The molecular clock hypothesis assumes substitutions accumulate at relatively constant rates in DNA or proteins, allowing divergence time estimation. Rates vary among genes, lineages, and sites; relaxed clock models accommodate this variation. By calibrating molecular clocks with fossil dates, we estimate divergence times for groups lacking good fossils and test whether molecular predictions match paleontological dates.
You already know from the molecular clock hypothesis that DNA and protein sequences accumulate substitutions over time, and from phylogenetic inference that we can reconstruct the branching relationships among species. Molecular dating combines these two ideas: if we know the rate at which substitutions accumulate and the number of substitutions separating two lineages, we can estimate when those lineages diverged. The logic is analogous to estimating how long ago two travelers parted by measuring how far apart they are now and knowing their walking speed.
The simplest version assumes a strict clock — a single, constant substitution rate across all lineages. Under this model, the number of differences between two sequences is directly proportional to the time since their common ancestor. But real molecular evolution is messier. Substitution rates vary across genes (mitochondrial DNA evolves faster than many nuclear genes), across lineages (rodents evolve faster than whales), and across sites within a gene (functionally constrained sites evolve slowly). A strict clock applied blindly to such data will produce misleading dates, which is why modern phylogenetics uses relaxed clock models that allow rates to vary among branches while still estimating divergence times.

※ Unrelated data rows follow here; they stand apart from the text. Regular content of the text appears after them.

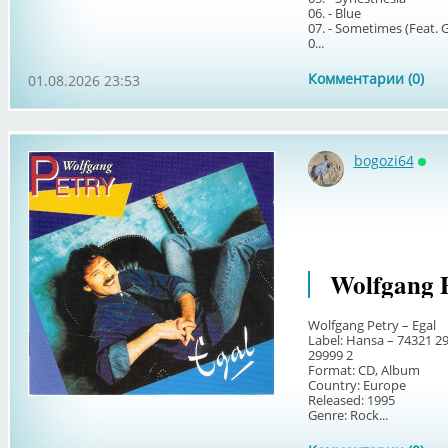
06. - Blue
07. - Sometimes (Feat.
0...
Комментарии (0)
01.08.2026 23:53
bogozi64
Онл
Wolfgang P
Wolfgang Petry – Egal
Label: Hansa – 74321 2
29999 2
Format: CD, Album
Country: Europe
Released: 1995
Genre: Rock...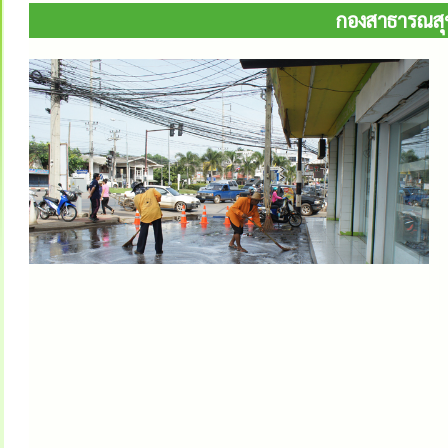
กองสาธารณสุข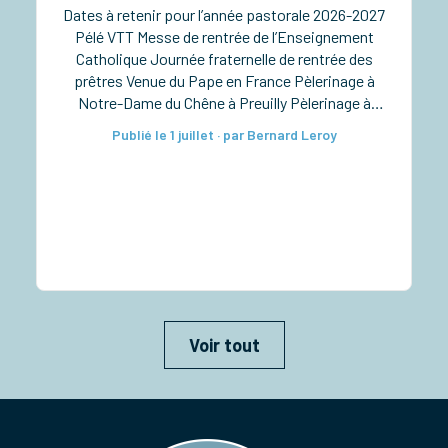
Dates à retenir pour l’année pastorale 2026-2027
Pélé VTT Messe de rentrée de l’Enseignement
Catholique Journée fraternelle de rentrée des
prêtres Venue du Pape en France Pèlerinage à
Notre-Dame du Chêne à Preuilly Pèlerinage à
Notre-Dame de Pitié à Verdelot Ordinations
Publié le 1 juillet · par Bernard Leroy
diaconales à la cathédrale Taizé pour les lycéens
Rassemblement diocésain des 6e-5e Retraite
sacerdotale […]
Voir tout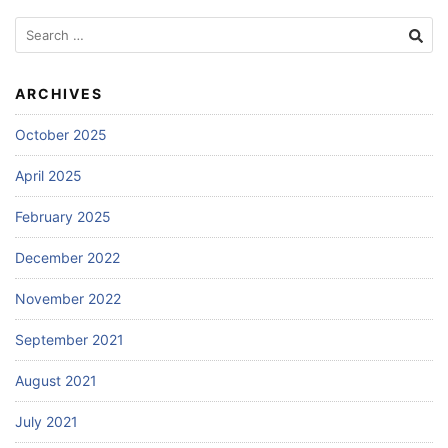
Search
for:
ARCHIVES
October 2025
April 2025
February 2025
December 2022
November 2022
September 2021
August 2021
July 2021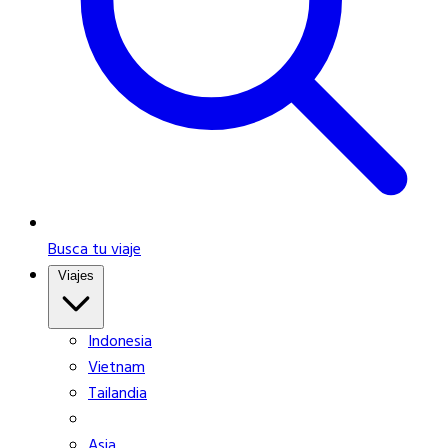
Busca tu viaje
Viajes
Indonesia
Vietnam
Tailandia
Asia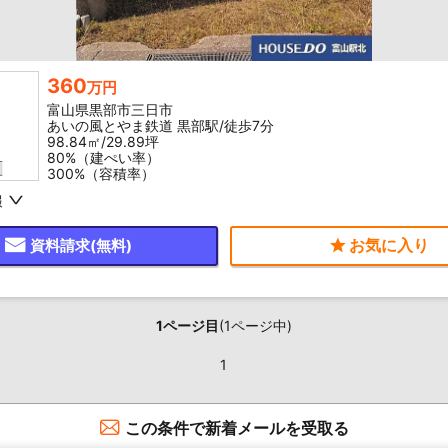
360
万円
富山県黒部市三日市
あいの風とやま鉄道 黒部駅/徒歩7分
98.84㎡/29.89坪
80%（建ぺい率）
300%（容積率）
報
資料請求(無料)
1ページ目
(1ページ中)
1
この条件で新着メールを受取る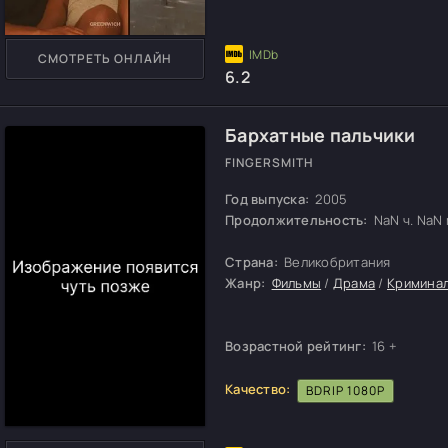
СМОТРЕТЬ ОНЛАЙН
6.2
Бархатные пальчики
FINGERSMITH
Год выпуска:
2005
Продолжительность:
NaN ч. NaN м
Страна:
Великобритания
Жанр:
Фильмы
/
Драма
/
Кримина
Возрастной рейтинг:
16 +
Качество:
BDRIP 1080P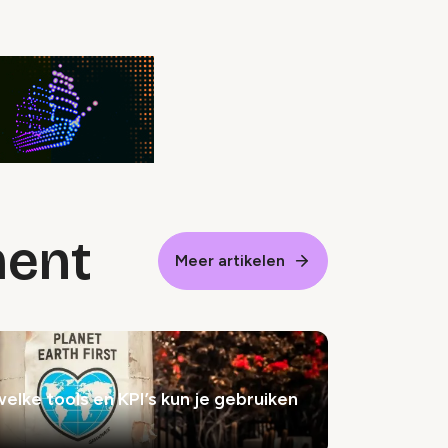
ment
Meer artikelen
lke tools en KPI’s kun je gebruiken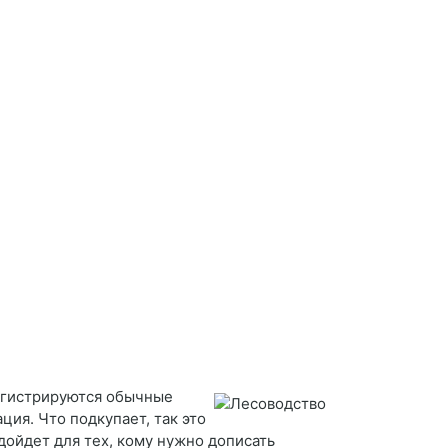
регистрируются обычные
ция. Что подкупает, так это
дойдет для тех, кому нужно дописать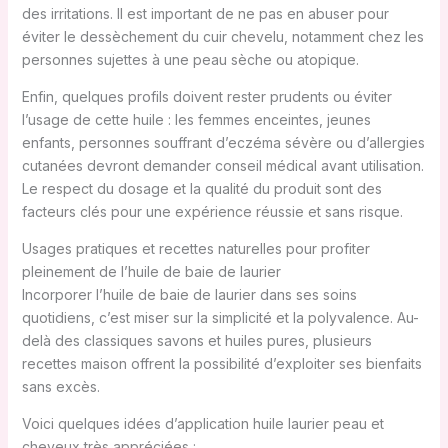
des irritations. Il est important de ne pas en abuser pour
éviter le dessèchement du cuir chevelu, notamment chez les
personnes sujettes à une peau sèche ou atopique.
Enfin, quelques profils doivent rester prudents ou éviter
l’usage de cette huile : les femmes enceintes, jeunes
enfants, personnes souffrant d’eczéma sévère ou d’allergies
cutanées devront demander conseil médical avant utilisation.
Le respect du dosage et la qualité du produit sont des
facteurs clés pour une expérience réussie et sans risque.
Usages pratiques et recettes naturelles pour profiter
pleinement de l’huile de baie de laurier
Incorporer l’huile de baie de laurier dans ses soins
quotidiens, c’est miser sur la simplicité et la polyvalence. Au-
delà des classiques savons et huiles pures, plusieurs
recettes maison offrent la possibilité d’exploiter ses bienfaits
sans excès.
Voici quelques idées d’application huile laurier peau et
cheveux très appréciées :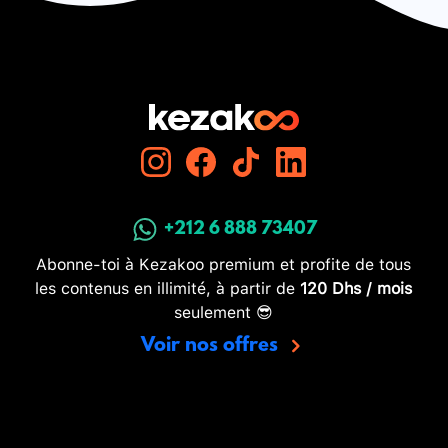
+212 6 888 73407
Abonne-toi à Kezakoo premium et profite de tous
les contenus en illimité, à partir de
120 Dhs / mois
seulement 😎
Voir nos offres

The critical step that anchors molecular dates to real time is calibration. Sequence differences alone tell you relative divergence — lineage A and B are twice as divergent as lineage C and D — but not absolute time. To convert relative divergence into years, you need at least one point where you independently know the age. Fossil first appearances are the most common calibration points: if the oldest fossil of a group dates to 65 million years ago, that provides a minimum age for the node where that group originated. Calibration fossils are set as constraints (usually minimum ages, since the true divergence must predate the first fossil), and the statistical framework distributes rate estimates across the tree to make all calibrated nodes consistent.

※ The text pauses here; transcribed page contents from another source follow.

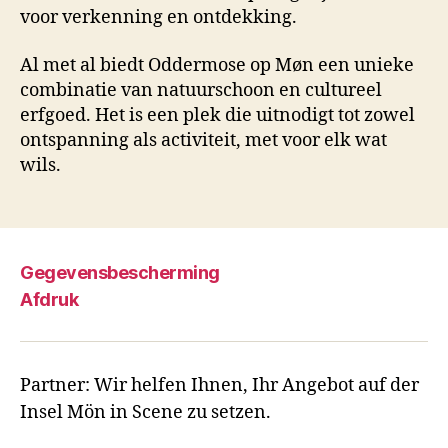
voor verkenning en ontdekking.
Al met al biedt Oddermose op Møn een unieke
combinatie van natuurschoon en cultureel
erfgoed. Het is een plek die uitnodigt tot zowel
ontspanning als activiteit, met voor elk wat
wils.
Gegevensbescherming
Afdruk
Partner: Wir helfen Ihnen, Ihr Angebot auf der
Insel Mön in Scene zu setzen.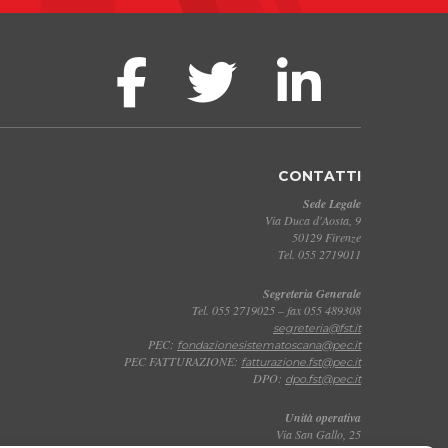
CONTATTI
Sede Legale
Via Duca d'Aosta, 9
50129 Firenze
Tel. 055 2719011
Segreteria Generale
Tel. 055 2719025 – fax 055 489308
segreteria@fst.it
PEC:
fondazionesistematoscana@pec.it
PEC FATTURAZIONE:
fatturazione.fst@pec.it
DPO:
dpo.fst@pec.it
Unità operativa
Via San Gallo, 25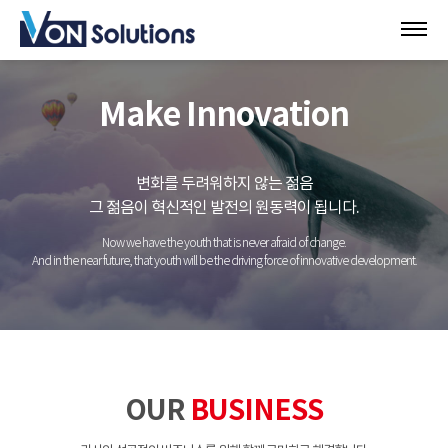
Make Innovation
변화를 두려워하지 않는 젊음
그 젊음이 혁신적인 발전의 원동력이 됩니다.
Now we have the youth that is never afraid of change.
And in the near future, that youth will be the driving force of innovative development.
OUR
BUSINESS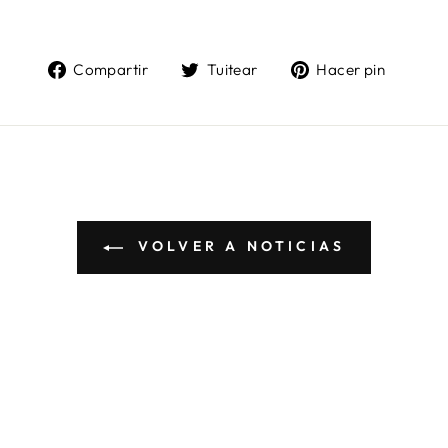
Compartir
Tuitear
Pinea
Compartir
Tuitear
Hacer pin
en
en
en
Facebook
Twitter
Pinte
VOLVER A NOTICIAS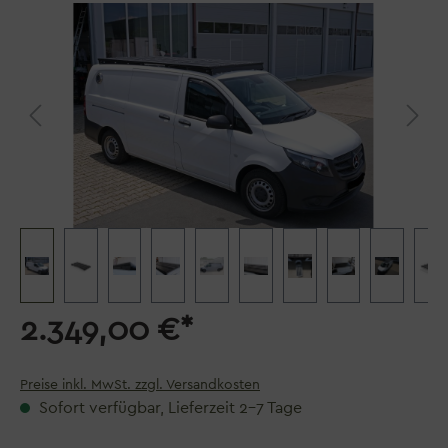
Bildergalerie überspringen
2.349,00 €*
Preise inkl. MwSt. zzgl. Versandkosten
Sofort verfügbar, Lieferzeit 2–7 Tage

The power of molecular dating is that it lets us estimate divergence times for groups with poor or nonexistent fossil records — fungi, many invertebrate lineages, viruses — by borrowing calibration information from better-preserved relatives. It also serves as an independent check on paleontological dates. When molecular and fossil estimates agree, our confidence in both increases; when they disagree, it signals either rate variation we have not accounted for, fossil gaps, or calibration problems. This interplay between molecular and paleontological evidence is one of the most productive feedback loops in modern evolutionary biology.